About this task: Report how many lines in the records below hold the word "thanhbinhcorp". Add nothing to the number.

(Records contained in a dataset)

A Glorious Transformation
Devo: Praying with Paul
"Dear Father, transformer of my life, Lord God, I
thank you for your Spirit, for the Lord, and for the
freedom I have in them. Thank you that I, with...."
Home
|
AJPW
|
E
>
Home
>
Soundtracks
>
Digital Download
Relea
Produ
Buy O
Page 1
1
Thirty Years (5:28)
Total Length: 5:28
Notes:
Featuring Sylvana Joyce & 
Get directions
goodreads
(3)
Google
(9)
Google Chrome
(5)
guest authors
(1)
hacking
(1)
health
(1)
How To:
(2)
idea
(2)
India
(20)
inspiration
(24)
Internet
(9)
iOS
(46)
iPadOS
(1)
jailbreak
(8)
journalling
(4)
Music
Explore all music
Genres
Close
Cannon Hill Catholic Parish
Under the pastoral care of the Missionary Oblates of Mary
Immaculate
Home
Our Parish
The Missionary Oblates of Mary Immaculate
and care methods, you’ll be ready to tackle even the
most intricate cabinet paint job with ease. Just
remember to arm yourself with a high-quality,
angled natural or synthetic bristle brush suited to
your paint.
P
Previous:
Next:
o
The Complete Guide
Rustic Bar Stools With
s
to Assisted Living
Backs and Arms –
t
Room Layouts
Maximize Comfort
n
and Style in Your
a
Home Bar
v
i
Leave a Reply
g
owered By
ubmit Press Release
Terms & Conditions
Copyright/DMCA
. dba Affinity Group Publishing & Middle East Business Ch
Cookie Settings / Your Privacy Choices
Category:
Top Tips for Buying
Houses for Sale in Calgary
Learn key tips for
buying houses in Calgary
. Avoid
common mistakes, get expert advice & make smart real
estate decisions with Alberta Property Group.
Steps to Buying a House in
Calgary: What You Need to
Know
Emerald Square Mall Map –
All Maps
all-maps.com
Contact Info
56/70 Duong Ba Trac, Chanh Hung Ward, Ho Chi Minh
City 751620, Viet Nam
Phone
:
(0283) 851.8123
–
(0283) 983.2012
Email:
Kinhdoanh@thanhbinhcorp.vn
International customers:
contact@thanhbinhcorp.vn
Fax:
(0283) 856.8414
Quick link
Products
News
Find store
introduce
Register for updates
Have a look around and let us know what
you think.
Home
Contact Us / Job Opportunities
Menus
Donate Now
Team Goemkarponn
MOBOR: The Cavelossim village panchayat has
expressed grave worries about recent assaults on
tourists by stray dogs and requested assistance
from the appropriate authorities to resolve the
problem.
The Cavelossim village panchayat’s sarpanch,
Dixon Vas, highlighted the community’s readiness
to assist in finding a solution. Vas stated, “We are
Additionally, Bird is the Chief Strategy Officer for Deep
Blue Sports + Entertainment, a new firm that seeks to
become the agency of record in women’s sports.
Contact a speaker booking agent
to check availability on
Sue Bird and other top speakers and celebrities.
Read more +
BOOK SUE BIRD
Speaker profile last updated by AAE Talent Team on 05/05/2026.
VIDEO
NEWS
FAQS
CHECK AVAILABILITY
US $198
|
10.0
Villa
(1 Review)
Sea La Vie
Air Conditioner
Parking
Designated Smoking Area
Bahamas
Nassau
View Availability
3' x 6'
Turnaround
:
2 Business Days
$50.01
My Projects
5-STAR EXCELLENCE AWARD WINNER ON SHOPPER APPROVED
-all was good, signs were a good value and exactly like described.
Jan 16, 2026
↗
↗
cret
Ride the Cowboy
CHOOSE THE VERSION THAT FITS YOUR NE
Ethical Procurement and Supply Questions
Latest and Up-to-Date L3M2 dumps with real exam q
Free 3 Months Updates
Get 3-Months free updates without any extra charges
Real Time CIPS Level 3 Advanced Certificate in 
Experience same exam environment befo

Task result: 2